• **Text under study**
* * * * *

DTCC’s announcement states that effective April 30, 2024, the Depository Trust and Clearing Corporation (DTCC) will implement changes to collateral values for specific securities during its annual line-of-credit facility renewal, potentially affecting position values in the Collateral Monitor.

This notice released on April 26 means that exchange-traded funds and similar investment instruments with Bitcoin or other cryptocurrencies as underlying assets will not be assigned any collateral value, resulting in a 100% reduction in their collateral value.

However, in an X post, cryptocurrency enthusiast K.O. Kryptowaluty clarified that this would only apply to inter-entity settlement within the Line of Credit (LOC) system.

Source: K.O Kryptowaluty

A Line of Credit is a borrowing arrangement between a financial institution and an individual or entity that allows the borrower to draw funds up to a predetermined credit limit. The borrower can access these funds as needed and typically pays interest only on the amount borrowed.

According to Kryptowaluty, using cryptocurrency exchange-traded funds for lending and as collateral in brokerage activities will continue without impact, depending on individual brokers’ risk tolerance.

While DTCC has taken a stand against crypto ETFs, the same is not valid for other traditional players. Goldman Sachs’ clients have begun reentering the crypto market this year, driven by renewed interest following the approval of spot Bitcoin (BTC) exchange-traded funds.

Related: Bitcoin entering most likely 2 weeks for new BTC price dip — Analysis

The introduction of spot Bitcoin ETFs has spurred increasing institutional interest in this investment product. Within three months of their launch, all United States Bitcoin ETFs have accumulated over $12.5 billion in assets under management (AUM).

In February, an estimated 75% of new Bitcoin investments came from the 10 spot Bitcoin exchange-traded funds approved in the United States on Jan. 11.

Following a healthy launch of Bitcoin ETFs, overall inflows have recently slowed down. In the past three days, multiple ETF issuers reported significant outflows in these spot Bitcoin ETFs. As reported by Farside Investors, spot Bitcoin ETFs in the U.S. saw a net outflow of $218 million on April 25, following a $120 million outflow the previous day.

Grayscale’s GBTC ETF saw a notable single-day outflow of $82.4197 million. According to data from Farside investors, the current historical net outflow for GBTC totals a substantial $17.185 billion.

* * * * *

• **Supplied information**
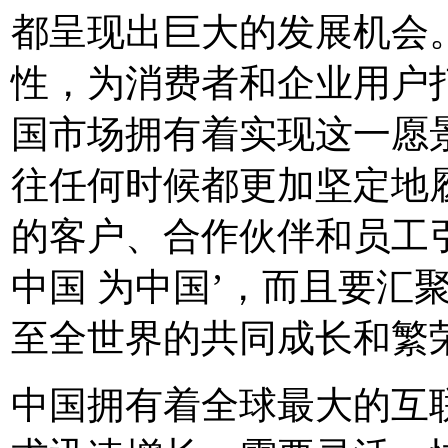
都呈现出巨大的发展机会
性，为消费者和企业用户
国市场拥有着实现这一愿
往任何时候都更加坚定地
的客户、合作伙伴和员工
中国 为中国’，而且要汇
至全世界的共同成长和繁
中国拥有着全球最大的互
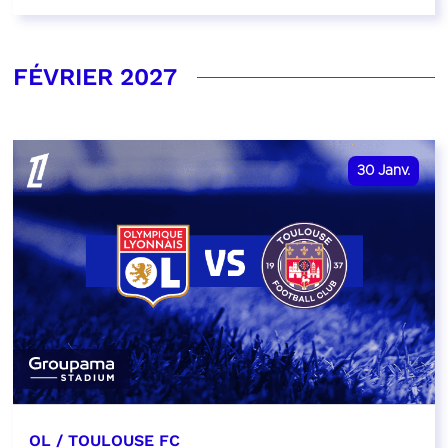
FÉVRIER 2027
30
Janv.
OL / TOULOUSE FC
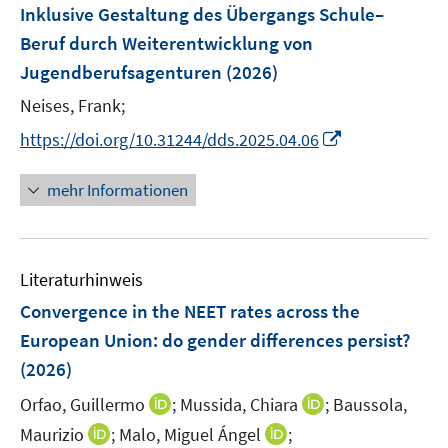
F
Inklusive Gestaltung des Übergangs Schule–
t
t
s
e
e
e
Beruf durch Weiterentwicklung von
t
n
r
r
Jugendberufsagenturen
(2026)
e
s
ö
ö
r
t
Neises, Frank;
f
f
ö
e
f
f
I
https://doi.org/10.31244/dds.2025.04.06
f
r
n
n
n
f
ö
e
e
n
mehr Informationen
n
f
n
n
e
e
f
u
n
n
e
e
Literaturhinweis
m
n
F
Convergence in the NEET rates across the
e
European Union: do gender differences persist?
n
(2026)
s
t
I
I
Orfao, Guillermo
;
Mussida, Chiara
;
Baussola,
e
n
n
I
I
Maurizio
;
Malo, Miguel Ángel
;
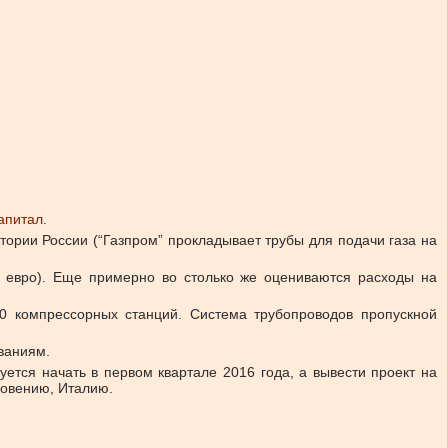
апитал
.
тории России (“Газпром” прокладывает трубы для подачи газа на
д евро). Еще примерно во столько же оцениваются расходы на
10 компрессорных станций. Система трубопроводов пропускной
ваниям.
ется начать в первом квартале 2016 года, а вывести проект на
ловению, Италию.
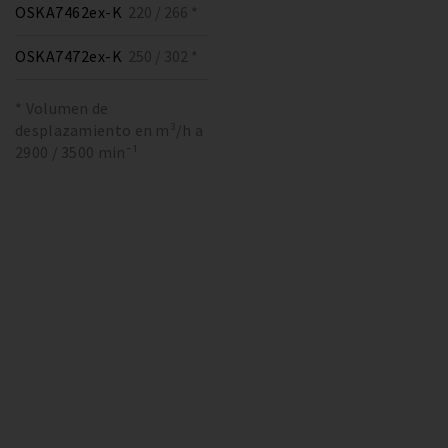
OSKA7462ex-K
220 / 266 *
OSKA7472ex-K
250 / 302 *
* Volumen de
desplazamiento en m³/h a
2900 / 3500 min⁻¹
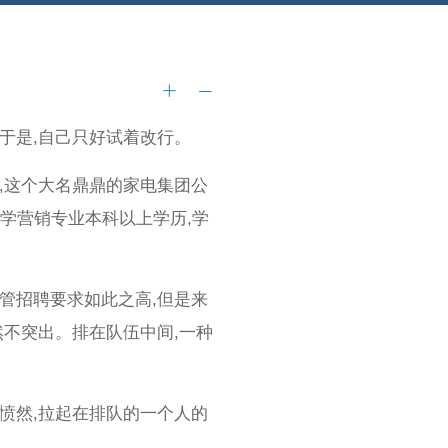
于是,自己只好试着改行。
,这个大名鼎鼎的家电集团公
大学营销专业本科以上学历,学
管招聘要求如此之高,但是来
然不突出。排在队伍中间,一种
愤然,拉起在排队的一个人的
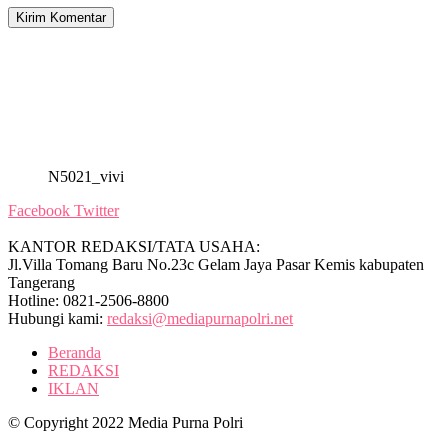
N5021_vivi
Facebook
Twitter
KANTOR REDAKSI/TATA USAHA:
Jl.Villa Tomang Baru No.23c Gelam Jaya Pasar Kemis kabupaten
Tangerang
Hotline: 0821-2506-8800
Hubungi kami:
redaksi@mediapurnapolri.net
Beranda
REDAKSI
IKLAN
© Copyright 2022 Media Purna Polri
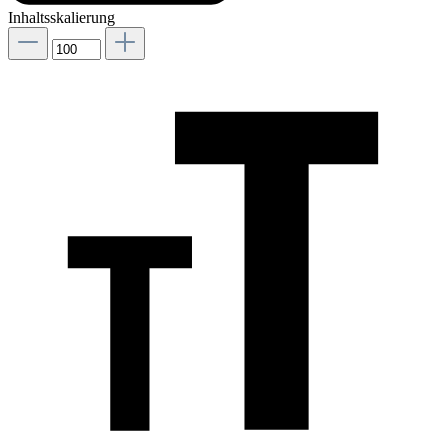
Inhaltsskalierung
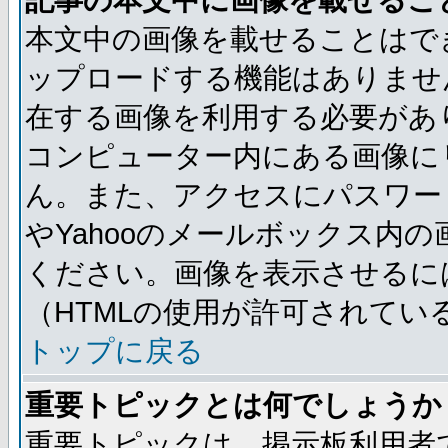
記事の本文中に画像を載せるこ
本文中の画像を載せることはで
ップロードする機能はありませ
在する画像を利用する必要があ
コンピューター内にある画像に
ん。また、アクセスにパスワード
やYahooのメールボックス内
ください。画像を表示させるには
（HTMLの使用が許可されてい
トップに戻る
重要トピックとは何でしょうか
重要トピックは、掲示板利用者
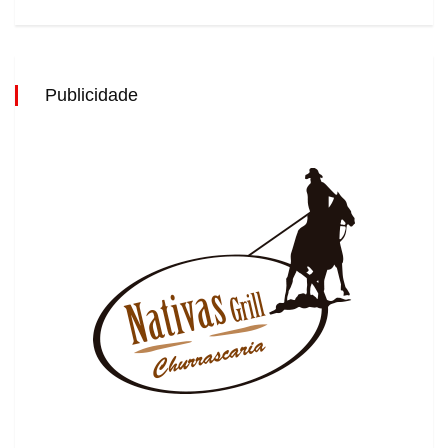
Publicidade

* * * * *

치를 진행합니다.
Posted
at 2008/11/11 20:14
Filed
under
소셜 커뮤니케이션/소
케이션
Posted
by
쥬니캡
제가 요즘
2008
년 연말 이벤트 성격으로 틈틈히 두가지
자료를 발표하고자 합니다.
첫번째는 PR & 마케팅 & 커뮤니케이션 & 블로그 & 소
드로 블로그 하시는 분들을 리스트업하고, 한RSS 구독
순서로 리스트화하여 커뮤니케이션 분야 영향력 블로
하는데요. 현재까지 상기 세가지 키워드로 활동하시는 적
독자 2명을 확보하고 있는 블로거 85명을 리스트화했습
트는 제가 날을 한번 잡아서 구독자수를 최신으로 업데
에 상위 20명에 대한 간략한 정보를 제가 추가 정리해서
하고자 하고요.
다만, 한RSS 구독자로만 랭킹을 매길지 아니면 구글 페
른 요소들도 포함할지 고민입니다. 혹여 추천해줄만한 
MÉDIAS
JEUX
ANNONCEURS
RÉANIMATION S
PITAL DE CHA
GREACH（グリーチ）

* * * * *

• **Problem statement**
Please return the passage of the article on DTCC and crypto ETFs word for word, starting with "A Line of Credit" and going on through "the amount borrowed.".

• **Response area**
A Line of Credit is a borrowing arrangement between a financial institution and an individual or entity that allows the borrower to draw funds up to a predetermined credit limit. The borrower can access these funds as needed and typically pays interest only on the amount borrowed.